## [TASK]
Using the article below on China's rare earths appeal, answer these:
1. According to the US Geological Survey, what percentage of rare earths production is China responsible for?
2. In what year did China join the global trade body?
3. Which two complainants had not filed appeals when Bridges went to press?

## [GIVEN PASSAGE]
China Lodges WTO Appeal in Rare Earths Dispute
China has asked the WTO’s highest court to review a series of substantive findings in a dispute panel ruling that found Beijing’s restrictions on rare earths exports to be in violation of international trade rules. The move, confirmed last week, marks the latest chapter of a case that has highlighted the nuances of balancing natural resource management policies with global trade commitments.
Last month, a dispute panel had found that China’s use of export duties and quotas on various rare earth elements, along with tungsten and molybdenum, went against both international trade rules and its WTO accession commitments. (See Bridges Weekly, 27 March 2014)
These rare earths are used in the manufacturing of various high-tech and green energy products, such as wind turbines and engines for electric and hybrid vehicles. China is responsible for nearly all rare earths production – 90 percent, according to the US Geological Survey – and is the home of a quarter of the world’s supply.
A few weeks ago, the US had filed a conditional appeal of its own, in advance of a potential appeal from China. Unlike Beijing’s filing, Washington has focused primarily on a series of procedural concerns with the dispute panel’s review of evidence, rather than on questions regarding the substance of the ruling. The other two complainants in the case – the EU and Japan – had not filed appeals at the time Bridges went to press on Thursday. (See Bridges Weekly, 17 April 2014)
In March, the panel said that there was “no basis” in China’s accession protocol – in other words, the specific terms Beijing agreed to when joining the global trade body in 2001 – for justifying the use of export duties under Article XX of the General Agreement on Tariffs and Trade (GATT). The result recalled an earlier Appellate Body finding in a separate dispute involving China’s export restrictions on raw materials. (See Bridges Weekly, 1 February 2012)
This particular GATT article establishes various justifications for measures that would otherwise be WTO-illegal, on the grounds that such measures are necessary for fulfilling greater public policy objectives.
Under Paragraph 11.3 of China’s accession terms, the country was required to eliminate all export duties. According to Appellate Body ruling in the Raw Materials case, that paragraph – by not making specific reference to the GATT Article XX exceptions – does not provide any basis for justifying the use of such duties.
The panel in the rare earths case found that Beijing had not brought a sufficiently new argument to depart from the Appellate Body’s previous finding. As a result, Beijing is now asking the Appellate Body to consider how exactly its accession protocol does tie in to the WTO Agreements – not just the overall Marrakesh Agreement establishing the global trade body, but also the various subject-specific texts that the organisation’s 159 members are bound to, such as the GATT.
In its appeal, China says that the panel “failed to give effective meaning” to the Marrakesh Agreement provision that says that new members “may not pick and choose among the various covered agreements but have to accept the WTO legal framework as a single undertaking.”
Furthermore, Beijing argues, “the panel unduly found that the words ‘shall be an integral part of the WTO Agreement’ in the second sentence of paragraph 1.2 of China’s accession protocol leads to the conclusion that China’s accession protocol is thereby made an integral part of the Marrakesh Agreement excluding the multilateral trade agreements annexed thereto.”

## [PROVIDED RECORDS]
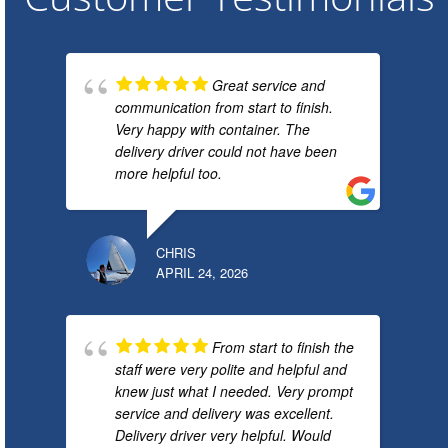
Great service and
communication from start to finish.
Very happy with container. The
delivery driver could not have been
more helpful too.
CHRIS
APRIL 24, 2026
From start to finish the
staff were very polite and helpful and
knew just what I needed. Very prompt
service and delivery was excellent.
Delivery driver very helpful. Would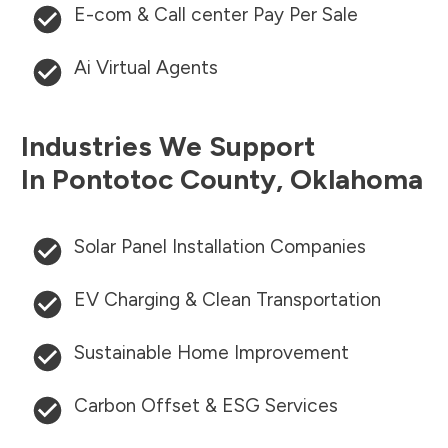
E-com & Call center Pay Per Sale
Ai Virtual Agents
Industries We Support
In
Pontotoc County
,
Oklahoma
Solar Panel Installation Companies
EV Charging & Clean Transportation
Sustainable Home Improvement
Carbon Offset & ESG Services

## [SOLVED EXERCISE]
1. 90 percent.
2. 2001.
3. The EU and Japan.